- [EXCERPTED DATA]
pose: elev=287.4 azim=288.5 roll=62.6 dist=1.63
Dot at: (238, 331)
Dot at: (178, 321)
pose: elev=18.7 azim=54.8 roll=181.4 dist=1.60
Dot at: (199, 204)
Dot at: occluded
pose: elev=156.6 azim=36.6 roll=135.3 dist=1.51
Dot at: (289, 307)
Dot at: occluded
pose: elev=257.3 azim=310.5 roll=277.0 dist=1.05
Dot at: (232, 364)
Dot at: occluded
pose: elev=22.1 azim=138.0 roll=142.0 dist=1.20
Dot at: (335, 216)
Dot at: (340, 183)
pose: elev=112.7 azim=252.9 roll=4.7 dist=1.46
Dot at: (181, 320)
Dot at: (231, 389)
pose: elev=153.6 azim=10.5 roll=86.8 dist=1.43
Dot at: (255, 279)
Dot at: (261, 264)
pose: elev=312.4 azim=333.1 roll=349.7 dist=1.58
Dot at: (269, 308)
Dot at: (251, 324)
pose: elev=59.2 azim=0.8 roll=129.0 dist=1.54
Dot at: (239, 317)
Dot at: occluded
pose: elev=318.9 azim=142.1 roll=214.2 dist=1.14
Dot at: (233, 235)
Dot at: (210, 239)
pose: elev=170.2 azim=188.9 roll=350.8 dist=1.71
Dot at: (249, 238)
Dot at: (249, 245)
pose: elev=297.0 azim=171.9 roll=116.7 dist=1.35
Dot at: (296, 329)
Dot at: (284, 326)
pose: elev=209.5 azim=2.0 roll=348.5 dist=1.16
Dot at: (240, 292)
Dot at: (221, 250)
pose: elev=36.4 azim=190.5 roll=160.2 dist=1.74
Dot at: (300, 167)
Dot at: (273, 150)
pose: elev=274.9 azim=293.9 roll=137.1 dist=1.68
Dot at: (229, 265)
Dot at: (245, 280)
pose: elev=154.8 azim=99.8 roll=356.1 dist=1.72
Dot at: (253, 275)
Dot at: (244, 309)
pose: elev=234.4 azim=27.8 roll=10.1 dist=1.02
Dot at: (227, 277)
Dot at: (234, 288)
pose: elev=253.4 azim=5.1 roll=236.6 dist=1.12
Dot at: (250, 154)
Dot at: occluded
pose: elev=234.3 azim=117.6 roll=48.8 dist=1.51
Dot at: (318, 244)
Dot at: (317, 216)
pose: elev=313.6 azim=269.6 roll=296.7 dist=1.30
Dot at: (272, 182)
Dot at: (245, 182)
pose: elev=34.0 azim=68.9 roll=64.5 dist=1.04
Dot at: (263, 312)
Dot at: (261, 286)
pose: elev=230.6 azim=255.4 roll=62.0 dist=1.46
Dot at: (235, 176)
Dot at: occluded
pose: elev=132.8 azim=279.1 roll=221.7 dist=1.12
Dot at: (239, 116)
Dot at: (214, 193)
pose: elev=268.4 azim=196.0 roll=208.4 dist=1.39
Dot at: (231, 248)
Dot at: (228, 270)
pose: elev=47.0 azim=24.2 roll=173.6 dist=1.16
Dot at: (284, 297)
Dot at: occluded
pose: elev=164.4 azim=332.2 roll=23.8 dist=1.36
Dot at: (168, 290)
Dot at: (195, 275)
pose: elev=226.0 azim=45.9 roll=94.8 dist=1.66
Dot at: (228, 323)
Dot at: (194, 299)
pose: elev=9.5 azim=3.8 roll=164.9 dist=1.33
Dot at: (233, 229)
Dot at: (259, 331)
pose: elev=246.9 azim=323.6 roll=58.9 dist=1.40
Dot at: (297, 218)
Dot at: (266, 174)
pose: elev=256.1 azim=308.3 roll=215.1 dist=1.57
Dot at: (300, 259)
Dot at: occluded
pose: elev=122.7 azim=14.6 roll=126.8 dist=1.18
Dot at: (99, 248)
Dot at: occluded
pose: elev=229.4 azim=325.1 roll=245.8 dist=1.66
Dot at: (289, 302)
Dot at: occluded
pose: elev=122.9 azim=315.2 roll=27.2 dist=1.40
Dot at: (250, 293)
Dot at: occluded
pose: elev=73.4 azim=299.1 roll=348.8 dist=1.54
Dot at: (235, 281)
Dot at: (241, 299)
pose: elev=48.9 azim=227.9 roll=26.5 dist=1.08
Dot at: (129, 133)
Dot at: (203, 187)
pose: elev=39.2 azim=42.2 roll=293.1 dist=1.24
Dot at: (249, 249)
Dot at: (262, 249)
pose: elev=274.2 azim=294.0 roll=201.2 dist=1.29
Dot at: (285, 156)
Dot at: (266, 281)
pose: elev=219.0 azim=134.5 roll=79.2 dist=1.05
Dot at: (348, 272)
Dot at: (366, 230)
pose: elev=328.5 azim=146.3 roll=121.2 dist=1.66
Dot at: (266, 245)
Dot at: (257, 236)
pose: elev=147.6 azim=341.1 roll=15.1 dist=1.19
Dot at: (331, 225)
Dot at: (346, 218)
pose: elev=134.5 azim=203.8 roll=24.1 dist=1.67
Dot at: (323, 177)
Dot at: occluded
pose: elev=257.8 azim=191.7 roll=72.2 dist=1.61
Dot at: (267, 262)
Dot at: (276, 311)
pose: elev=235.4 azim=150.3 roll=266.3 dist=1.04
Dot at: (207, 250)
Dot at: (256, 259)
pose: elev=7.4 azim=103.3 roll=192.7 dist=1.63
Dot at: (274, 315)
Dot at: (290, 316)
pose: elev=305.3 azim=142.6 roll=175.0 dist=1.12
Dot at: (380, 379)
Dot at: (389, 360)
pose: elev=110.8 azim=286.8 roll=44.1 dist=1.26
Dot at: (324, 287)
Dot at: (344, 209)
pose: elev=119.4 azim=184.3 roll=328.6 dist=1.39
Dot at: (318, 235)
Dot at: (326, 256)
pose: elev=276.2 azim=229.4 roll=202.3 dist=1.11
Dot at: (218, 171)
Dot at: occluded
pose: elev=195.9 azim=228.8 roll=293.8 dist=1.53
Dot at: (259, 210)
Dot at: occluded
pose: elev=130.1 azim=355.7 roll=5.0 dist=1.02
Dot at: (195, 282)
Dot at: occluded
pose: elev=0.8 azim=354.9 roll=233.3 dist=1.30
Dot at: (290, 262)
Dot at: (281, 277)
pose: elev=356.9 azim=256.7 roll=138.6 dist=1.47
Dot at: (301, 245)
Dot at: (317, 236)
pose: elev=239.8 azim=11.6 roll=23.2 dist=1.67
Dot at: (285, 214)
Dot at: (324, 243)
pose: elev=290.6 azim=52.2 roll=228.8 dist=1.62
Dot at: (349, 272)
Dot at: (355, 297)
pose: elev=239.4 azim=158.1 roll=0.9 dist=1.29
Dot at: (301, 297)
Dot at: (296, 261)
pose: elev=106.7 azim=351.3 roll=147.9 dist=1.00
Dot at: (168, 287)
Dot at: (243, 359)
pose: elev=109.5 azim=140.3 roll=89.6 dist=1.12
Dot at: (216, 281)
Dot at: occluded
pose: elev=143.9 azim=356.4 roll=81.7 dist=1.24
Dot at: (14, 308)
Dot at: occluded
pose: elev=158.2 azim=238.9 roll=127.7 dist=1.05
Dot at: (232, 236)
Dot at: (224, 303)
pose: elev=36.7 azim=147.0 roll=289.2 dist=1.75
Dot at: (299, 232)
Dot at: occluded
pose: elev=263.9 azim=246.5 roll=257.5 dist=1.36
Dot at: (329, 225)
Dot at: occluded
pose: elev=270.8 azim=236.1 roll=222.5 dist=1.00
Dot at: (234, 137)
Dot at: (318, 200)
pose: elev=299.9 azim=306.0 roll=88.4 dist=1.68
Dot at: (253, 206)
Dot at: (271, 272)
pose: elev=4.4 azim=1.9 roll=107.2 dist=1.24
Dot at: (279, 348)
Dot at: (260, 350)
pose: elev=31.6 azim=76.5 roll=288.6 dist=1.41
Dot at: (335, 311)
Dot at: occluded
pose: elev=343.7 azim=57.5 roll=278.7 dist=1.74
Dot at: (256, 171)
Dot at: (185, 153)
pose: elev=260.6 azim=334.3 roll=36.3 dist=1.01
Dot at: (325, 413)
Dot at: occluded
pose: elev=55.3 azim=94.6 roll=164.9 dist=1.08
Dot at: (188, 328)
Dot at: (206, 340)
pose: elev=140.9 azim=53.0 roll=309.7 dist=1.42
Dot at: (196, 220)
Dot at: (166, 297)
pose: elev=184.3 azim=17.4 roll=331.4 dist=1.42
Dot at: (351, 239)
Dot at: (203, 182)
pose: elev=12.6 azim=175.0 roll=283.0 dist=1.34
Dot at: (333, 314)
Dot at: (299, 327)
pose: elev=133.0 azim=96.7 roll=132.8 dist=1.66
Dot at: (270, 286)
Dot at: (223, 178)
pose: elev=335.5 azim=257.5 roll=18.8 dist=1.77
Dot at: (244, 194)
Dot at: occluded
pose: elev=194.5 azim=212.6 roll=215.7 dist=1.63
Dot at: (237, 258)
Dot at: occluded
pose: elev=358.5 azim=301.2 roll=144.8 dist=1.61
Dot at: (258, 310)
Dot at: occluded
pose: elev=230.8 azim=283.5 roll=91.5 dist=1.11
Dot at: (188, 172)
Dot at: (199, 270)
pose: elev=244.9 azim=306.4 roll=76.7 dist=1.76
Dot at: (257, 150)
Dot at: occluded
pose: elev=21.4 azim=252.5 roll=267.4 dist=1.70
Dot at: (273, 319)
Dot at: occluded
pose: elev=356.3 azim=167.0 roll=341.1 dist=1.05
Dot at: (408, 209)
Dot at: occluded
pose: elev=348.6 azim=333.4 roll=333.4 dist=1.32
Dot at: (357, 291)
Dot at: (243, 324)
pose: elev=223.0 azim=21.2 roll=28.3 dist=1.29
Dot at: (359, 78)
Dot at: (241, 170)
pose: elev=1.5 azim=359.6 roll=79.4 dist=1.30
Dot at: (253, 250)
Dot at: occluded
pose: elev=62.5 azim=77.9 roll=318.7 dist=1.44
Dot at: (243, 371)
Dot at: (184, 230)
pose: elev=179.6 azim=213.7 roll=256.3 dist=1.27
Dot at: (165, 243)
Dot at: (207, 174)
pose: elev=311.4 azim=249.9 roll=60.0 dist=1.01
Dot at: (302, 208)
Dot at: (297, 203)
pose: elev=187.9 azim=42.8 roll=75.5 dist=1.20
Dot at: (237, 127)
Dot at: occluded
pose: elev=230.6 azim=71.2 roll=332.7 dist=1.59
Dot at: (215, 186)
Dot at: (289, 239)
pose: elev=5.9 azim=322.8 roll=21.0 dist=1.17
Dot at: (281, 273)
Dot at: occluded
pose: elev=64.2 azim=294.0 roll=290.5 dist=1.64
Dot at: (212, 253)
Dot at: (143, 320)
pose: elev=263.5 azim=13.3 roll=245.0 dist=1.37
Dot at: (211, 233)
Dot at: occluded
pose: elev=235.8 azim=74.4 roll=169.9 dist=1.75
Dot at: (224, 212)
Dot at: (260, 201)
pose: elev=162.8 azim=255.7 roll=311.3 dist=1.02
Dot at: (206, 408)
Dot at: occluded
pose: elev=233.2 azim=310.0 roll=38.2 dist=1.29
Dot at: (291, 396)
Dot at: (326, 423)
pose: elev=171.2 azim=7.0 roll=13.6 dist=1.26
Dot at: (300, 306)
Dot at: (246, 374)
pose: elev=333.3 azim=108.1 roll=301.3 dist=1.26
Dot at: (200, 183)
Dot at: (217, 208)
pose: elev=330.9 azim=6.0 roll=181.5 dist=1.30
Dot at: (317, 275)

- [WHAT YOU NEED TO DO] Return, word for word, everything in the data above from the line containing "pose: elev=39.2 azim=42.2" down to the line containing "Dot at: (346, 218)", including both of those lines.

- [WORKED ANSWER]
pose: elev=39.2 azim=42.2 roll=293.1 dist=1.24
Dot at: (249, 249)
Dot at: (262, 249)
pose: elev=274.2 azim=294.0 roll=201.2 dist=1.29
Dot at: (285, 156)
Dot at: (266, 281)
pose: elev=219.0 azim=134.5 roll=79.2 dist=1.05
Dot at: (348, 272)
Dot at: (366, 230)
pose: elev=328.5 azim=146.3 roll=121.2 dist=1.66
Dot at: (266, 245)
Dot at: (257, 236)
pose: elev=147.6 azim=341.1 roll=15.1 dist=1.19
Dot at: (331, 225)
Dot at: (346, 218)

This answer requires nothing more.